Я взглянул в направлении
— Зачем ему такая? — продолжал Кикин. — У него скоро человеческая будет, бурятская. Фотографию актера мне завтра Гриша Сергеев принесет, я ее и вылеплю, голову эту шаманскую.
— Ясно.
Все встало на свои места, кроме головы, конечно. Никаких тебе метафизик, вообще ничего необычного. Просто киношный реквизит недоделанный.
ГЛАВА 3
Чурка с глазами
— Хочешь анекдот? — предложил Кикин.
— Валяй.
— Тогда пошли. — Он встал и пояснил: — Анекдот визуальный.
Хорошо при Иосифе Виссарионыче строили, с размахом. Пройдя широким коридором, мы вошли в темную гостиную.
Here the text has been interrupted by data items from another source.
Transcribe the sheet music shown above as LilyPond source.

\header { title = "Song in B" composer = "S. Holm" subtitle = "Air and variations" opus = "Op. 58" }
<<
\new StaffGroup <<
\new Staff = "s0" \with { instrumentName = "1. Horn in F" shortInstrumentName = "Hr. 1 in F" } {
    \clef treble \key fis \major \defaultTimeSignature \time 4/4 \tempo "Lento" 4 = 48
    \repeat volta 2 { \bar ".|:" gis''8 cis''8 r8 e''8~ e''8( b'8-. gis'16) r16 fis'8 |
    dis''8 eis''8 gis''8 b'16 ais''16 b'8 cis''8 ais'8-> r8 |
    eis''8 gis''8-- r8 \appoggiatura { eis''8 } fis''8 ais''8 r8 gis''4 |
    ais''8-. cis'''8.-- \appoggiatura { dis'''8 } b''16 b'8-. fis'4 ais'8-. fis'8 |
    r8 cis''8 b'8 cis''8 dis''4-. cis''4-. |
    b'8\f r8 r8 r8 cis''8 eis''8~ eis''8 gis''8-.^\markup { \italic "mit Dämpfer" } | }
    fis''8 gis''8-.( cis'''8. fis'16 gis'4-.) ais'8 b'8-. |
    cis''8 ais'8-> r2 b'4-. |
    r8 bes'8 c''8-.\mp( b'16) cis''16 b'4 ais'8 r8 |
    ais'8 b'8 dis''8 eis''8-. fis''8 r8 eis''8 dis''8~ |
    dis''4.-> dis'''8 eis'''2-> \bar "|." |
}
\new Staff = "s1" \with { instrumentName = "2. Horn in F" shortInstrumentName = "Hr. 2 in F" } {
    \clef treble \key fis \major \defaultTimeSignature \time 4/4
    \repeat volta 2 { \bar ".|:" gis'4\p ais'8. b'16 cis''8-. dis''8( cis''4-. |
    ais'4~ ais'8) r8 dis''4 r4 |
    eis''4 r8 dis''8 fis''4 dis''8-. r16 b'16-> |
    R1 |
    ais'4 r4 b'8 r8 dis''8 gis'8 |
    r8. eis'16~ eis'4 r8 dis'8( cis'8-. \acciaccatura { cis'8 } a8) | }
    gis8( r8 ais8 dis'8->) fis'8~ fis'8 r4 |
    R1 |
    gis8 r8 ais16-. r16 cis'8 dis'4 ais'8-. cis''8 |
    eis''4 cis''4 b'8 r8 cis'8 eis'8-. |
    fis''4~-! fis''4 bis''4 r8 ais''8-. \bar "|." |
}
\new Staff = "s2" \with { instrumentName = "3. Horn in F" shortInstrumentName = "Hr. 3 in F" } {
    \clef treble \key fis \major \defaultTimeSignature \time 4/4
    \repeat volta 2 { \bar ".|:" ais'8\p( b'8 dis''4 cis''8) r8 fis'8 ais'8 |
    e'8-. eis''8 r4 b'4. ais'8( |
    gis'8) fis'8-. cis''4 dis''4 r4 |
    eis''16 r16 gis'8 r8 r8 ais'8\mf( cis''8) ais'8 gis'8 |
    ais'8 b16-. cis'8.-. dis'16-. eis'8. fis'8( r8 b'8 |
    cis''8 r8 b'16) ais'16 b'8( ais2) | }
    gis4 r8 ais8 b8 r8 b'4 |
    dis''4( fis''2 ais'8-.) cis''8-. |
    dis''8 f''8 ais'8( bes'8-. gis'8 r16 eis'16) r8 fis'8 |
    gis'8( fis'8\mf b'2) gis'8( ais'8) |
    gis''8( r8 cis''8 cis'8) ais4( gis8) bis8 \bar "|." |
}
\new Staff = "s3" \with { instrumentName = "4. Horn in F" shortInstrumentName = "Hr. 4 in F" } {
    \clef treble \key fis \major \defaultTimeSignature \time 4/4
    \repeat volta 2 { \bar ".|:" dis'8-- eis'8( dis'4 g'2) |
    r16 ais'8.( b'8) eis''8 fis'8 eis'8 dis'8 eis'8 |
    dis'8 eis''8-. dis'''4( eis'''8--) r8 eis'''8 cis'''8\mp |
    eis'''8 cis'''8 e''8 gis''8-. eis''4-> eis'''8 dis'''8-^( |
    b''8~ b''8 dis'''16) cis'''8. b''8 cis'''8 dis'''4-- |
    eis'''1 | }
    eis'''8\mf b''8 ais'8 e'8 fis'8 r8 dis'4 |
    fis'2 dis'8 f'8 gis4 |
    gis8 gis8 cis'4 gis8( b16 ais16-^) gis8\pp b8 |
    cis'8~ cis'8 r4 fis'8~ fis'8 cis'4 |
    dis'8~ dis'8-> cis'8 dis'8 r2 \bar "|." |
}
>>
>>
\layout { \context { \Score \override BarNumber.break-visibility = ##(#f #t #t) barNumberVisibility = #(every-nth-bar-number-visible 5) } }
Завидую я тем, кто живет в квартирах сталинской постройки…
Боря прошел впотьмах в угол комнаты и включил торшер, произведенный еще во времена развитого социализма, кособокий, с шапкой когда-то розового искусственного шелка. Антикварная штучка. Под потолком я увидел пыльную трехрожковую люстру. Чего он, блин, жмется? Аванс, говорит, получил, не мог, что ли, лампочек купить? А Кикин будто меня услышал:
— Чудеса какие-то, купил позавчера десяток лампочек…
Мы вошли в дальнюю комнату, в которой и мебели-то почти не было, один верстак да шкаф облезлый — хозяин использовал ее как мастерскую. Это я по памяти, видеть-то не мог — темно там было.
Щелкнув выключателем, Борис выматерился, потому что лампочка, ярко вспыхнув, взорвалась вдруг, осыпав нас осколками тонкого стекла.
— Опять! — продолжил он уже по-человечески, без мата. — Ни одной лампочки не осталось, все взрываются, как эта. Будто я гранат купил десяток… Ну и откуда теперь выкручивать? — задал он риторический вопрос и сам же на него ответил: Неоткуда… Ладно, отойди-ка с прохода.
Я шагнул в сторону, а Борис наклонился и, кряхтя, потащил что-то волоком в гостиную на тусклый розоватый свет торшера. Это «что-то» оказалось бревном, но не обычным, а с раскосыми глазами. Правда, правда, кроме шуток. Бревно тупо уставилось в потолок. Ничего другого у него не было — ни носа, ни подбородка… нет, вру, лоб все-таки присутствовал, причем довольно высокий. Бревно, судя по лбу, было неглупым.
Я мысленно дорисовал черты, и получилось нечто напоминающее каменных истуканов острова Пасхи. Откуда, интересно, у нас в Сибири тихоокеанские мотивы?
— Что за хрень? — спросил я.
— Анекдот, — пояснил Кикин.
Смеяться мне почему-то не хотелось. Не понравился мне этот анекдот, тупой какой-то, как взгляд бревна, направленный в потолок. И все это в розоватом, будто потустороннем каком-то свете антикварного торшера. Смотреть противно. И не то чтобы страшно мне сделалось, а неуютно как-то, словно забрался я с ногами в чужую тарелку… или в чужие сани?